As America’s opioid epidemic continues to grow, the detrimental effects have begun to hit the roads, with the number of drug-related car accidents in the U.S. surpassing the number of drunk driving incidents.
From October 2016 to July 2017, Pennsylvania’s National Medical Services Labs (NMS) detected an extreme opioid, carfentanil, in 355 blood samples sent in from 30 different U.S. states and Canada, with a portion of those samples taken from drivers arrested for impaired driving. Lab officials released their findings in December 2017.
Carfentanil—a veterinary tranquilizer for large animals—and its parent drug, fentanyl, are both opioids much more powerful than morphine: Fentanyl can be 50 to 100 times more powerful, while carfentanil is 10,000 times more powerful. The fatal drugs induce extreme drowsiness and impair judgement time for the user.
“The thought that individuals with these extremely potent sedative drugs are getting behind the wheel is frightening, and puts not just the drug user, but every other road user at risk,” said NMS Labs’ Chief of Forensic Toxicology, Dr. Barry Logan.
Fatal accidents where drivers used carfentanil may actually be under-reported, Logan added. Labs have difficulties testing for the very small amounts of the drug that can be responsible for deaths, he said.
In the U.S. alone, over 20,000 deaths were attributed to overdoses on fentanyl and its variants in 2016, representing a 540% increase in fentanyl-related deaths since 2013, according to a New York Times report.

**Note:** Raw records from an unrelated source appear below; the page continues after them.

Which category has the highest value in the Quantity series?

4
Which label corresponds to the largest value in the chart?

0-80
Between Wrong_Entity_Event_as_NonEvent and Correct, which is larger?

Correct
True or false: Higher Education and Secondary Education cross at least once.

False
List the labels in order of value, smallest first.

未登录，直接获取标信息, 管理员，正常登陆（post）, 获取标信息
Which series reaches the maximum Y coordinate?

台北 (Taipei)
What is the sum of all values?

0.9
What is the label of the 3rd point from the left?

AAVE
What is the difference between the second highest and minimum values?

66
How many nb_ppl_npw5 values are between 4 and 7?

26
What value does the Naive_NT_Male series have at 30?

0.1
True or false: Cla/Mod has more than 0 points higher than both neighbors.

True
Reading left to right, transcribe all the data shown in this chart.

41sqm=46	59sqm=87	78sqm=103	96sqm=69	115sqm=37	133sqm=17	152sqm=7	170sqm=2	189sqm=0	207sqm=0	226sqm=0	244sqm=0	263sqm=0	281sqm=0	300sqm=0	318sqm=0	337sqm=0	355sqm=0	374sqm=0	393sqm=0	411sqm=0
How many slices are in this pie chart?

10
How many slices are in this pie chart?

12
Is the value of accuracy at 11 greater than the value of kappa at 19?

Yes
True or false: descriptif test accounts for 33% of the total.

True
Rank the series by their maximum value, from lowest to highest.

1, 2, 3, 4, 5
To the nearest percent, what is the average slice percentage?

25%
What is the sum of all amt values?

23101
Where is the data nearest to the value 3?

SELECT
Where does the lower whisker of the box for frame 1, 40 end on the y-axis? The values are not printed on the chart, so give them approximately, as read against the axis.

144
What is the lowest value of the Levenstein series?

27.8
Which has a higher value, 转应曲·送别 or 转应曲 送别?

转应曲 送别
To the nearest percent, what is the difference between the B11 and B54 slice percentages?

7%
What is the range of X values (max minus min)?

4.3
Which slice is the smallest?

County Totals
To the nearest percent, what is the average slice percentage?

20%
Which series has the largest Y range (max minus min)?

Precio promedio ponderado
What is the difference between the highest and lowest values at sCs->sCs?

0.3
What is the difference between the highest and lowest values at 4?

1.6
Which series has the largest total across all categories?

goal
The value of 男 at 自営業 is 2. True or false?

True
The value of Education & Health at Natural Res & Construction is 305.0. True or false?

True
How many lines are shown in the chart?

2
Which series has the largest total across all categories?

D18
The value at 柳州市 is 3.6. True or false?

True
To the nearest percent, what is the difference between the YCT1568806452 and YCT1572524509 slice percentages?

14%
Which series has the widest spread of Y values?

And America isn’t the only country struggling to kick a widespread opioid habit. In July 2017, a Canadian driver under the influence of a fentanyl-type drug struck nine vehicles with his minivan in separate hit-and-run incidents in the space of about 15 minutes.
“Policing is policing—it doesn’t matter how long you’ve been away from the street, dealing with people is the same. But the drug issues with fentanyl here right now is incredible,” said Wes Burnside, one of the first police responders to the scene.
Thanks to new training programs, the police officers were able to determine the driver had overdosed on opioids and administer the necessary countermeasure drugs, keeping the driver alive.
Law enforcement in the U.S. are also now receiving similar training to aid in their dealings with opioid-related incidents.